Mistral AI officially launched its second generation of open-source coding model family: Devstral2 (12.3B parameter flagship version) and Devstral Small2 (2.4B parameter lightweight version). The flagship model achieved a score of 72.2% on the SWE-Bench Verified benchmark, setting a new record for open-source models; the official claims that it is seven times more cost-effective than Claude Sonnet, and also released the open-source CLI tool Mistral Vibe, which supports natural language batch code modification. Both models are now available via API, with Devstral2 priced at $0.40 per million input tokens, while the lightweight version is completely free.

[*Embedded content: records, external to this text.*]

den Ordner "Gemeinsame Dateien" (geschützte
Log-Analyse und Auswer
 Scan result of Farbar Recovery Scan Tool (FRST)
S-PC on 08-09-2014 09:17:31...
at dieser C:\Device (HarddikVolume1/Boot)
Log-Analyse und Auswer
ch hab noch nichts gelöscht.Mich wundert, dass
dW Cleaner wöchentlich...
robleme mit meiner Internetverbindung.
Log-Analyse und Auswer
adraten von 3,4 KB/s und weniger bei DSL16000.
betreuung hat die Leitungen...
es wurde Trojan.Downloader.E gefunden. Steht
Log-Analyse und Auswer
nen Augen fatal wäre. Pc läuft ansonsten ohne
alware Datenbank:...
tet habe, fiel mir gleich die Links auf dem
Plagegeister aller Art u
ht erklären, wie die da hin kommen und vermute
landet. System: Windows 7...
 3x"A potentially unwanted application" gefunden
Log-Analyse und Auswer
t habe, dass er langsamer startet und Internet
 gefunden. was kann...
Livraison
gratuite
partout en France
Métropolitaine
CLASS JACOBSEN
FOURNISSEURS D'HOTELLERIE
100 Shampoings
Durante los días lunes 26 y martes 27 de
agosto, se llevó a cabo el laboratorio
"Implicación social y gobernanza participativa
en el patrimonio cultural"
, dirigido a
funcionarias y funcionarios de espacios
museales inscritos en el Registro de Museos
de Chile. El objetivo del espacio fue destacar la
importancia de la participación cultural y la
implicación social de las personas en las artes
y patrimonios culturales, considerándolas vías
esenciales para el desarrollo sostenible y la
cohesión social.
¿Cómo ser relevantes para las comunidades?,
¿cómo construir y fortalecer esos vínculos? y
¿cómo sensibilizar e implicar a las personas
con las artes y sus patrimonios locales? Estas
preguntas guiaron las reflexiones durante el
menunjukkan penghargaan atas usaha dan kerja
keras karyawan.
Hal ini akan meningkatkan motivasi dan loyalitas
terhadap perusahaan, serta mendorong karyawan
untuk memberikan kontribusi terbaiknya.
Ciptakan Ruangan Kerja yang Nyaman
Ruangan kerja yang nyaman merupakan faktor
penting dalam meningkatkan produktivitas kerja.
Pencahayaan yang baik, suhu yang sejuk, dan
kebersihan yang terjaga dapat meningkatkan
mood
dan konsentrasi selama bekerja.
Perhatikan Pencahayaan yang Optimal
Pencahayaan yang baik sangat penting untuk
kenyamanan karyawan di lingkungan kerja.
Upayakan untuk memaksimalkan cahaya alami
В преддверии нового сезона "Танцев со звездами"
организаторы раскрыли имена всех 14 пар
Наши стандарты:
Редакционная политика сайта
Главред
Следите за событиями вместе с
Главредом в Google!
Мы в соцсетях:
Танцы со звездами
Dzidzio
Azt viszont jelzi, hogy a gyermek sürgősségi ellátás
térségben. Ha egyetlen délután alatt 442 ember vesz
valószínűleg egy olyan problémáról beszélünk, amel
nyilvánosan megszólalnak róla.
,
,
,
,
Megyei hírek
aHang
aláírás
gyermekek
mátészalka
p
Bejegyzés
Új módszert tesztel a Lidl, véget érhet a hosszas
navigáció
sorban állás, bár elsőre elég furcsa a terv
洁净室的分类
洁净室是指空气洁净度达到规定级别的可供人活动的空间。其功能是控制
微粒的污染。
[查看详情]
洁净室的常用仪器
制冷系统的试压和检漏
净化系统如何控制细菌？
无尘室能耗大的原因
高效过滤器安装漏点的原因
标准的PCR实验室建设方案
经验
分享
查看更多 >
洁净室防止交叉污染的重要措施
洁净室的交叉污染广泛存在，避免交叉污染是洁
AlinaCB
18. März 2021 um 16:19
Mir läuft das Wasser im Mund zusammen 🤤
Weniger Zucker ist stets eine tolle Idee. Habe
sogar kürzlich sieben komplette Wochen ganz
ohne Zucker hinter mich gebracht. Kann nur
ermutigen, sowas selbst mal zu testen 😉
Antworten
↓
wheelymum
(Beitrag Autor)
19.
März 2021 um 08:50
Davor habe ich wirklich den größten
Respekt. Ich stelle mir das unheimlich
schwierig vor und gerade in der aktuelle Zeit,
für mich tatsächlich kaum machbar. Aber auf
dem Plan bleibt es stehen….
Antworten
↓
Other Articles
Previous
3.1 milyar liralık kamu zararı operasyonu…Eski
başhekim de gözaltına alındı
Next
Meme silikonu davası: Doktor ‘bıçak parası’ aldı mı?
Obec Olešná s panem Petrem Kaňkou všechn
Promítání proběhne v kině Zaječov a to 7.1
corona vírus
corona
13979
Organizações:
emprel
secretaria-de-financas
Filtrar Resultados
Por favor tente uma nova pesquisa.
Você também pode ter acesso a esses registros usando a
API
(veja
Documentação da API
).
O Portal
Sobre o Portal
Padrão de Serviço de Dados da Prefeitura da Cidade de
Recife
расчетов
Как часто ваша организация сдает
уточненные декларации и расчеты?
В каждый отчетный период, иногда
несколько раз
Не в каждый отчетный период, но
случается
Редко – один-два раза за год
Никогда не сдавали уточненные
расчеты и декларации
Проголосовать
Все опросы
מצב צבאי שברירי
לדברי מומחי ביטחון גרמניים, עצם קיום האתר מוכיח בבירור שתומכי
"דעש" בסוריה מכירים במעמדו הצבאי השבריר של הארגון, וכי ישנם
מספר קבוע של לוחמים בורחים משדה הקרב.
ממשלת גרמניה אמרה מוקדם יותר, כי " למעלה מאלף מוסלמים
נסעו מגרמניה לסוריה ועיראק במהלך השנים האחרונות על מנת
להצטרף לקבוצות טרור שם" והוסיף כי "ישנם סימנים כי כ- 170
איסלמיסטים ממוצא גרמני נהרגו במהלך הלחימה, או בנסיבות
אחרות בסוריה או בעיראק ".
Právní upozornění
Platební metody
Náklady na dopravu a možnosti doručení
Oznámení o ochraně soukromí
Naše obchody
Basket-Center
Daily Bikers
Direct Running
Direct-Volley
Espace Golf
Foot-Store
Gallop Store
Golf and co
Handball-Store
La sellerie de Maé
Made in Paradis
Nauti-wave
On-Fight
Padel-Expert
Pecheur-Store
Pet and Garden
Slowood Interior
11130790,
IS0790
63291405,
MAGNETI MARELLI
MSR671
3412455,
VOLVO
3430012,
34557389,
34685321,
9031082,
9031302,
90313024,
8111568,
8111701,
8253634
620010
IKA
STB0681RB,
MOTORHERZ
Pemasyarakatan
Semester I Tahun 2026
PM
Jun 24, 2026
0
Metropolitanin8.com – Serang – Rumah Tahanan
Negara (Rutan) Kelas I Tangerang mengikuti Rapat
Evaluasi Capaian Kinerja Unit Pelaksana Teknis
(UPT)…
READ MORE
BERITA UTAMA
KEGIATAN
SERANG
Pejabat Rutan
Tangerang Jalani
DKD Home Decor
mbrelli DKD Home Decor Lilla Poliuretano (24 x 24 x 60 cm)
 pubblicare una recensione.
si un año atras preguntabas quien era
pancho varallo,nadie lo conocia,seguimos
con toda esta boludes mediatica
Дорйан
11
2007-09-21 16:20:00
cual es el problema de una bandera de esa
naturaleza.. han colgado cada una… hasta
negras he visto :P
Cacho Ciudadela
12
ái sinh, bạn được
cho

Model Overview: One Large, One Small, Open-Source Dual Track  

image.png

Performance Breakthrough: 72.2% Sets New Record for Open-Source Code Models  

- SWE-Bench Verified: Devstral2 scored 72.2%, surpassing CodeLlama-70B (53.8%) and DeepSeek-Coder-33B (61.4%), only 1pp behind GPT-4-Turbo (73.2%)  

- HumanEval: 84.1% Pass@1, leading other open-source models by 6-8pp  

- Cost: Officially claimed to be seven times cheaper than Claude Sonnet; at approximately $0.40/M, it's about 1/5 of GPT-4-Turbo's cost

Open-Source Tool: Mistral Vibe —— Natural Language Batch Code Modification  

- Features: A single instruction like "convert the function to async" can automatically rewrite an entire repository, supporting diff preview and rollback  

- Engine: Locally calls Devstral Small2 (Apache 2.0), no internet connection required  

- Integration: VS Code plugin is already available, supporting one-click fixes for ESLint errors or adding unit tests

Business Strategy: Lightweight Free + Flagship API, Tiered Revenue Generation  

- Devstral Small2: Apache 2.0, commercial use, fine-tuning, and embedding allowed  

- Devstral2: Modified MIT license, requires purchase of a commercial license or use of the official API if monthly revenue exceeds $20 million, to prevent large companies from using it for free  

- API Pricing: $0.40 per million input tokens, $1.20 per million output tokens; first 30 days offer 1 million token free quota

Industry Signal: Open-Source Coding Models Enter the '70+ Club'  

- In 2024, mainstream open-source code models on SWE-Bench generally scored between 50-60%; Devstral2 raised the bar to over 72%  

- Low cost and high scores could challenge the cost-effectiveness of paid plugins like GitHub Copilot and Cursor  

- The lightweight version is completely free, potentially accelerating the adoption of "local AI coding assistants," allowing developers to run a 24B model on an RTX 4090

 Next Steps: 2025 Roadmap  

- Q1: Release Devstral2-INT4 quantized version, runs on a single A100; launch Jetson Orin edge deployment package  

- Q2: Launch 128k context version, supporting the entire codebase plus documentation as prompts  

- Q3: Launch "Vibe Cloud" —— Natural language code refactoring within the browser, billed by project

 Editor's Conclusion  

When "code generation" reaches 70+ points, the key factor shifts from "model capability" to "cost and compliance." Devstral2 brings the price down to a fraction with $0.40 per million tokens, and through the "modified MIT" license, blocks large companies from using it for free. The lightweight version is fully open-sourced, capturing the market for local deployment. For developers, the "free 24B + low-cost 1230B" combination means: write code locally and let the cloud handle heavy tasks, no longer needing to pay for Copilot subscriptions. AIbase will continue to track its quantized version and the 128k long-context release.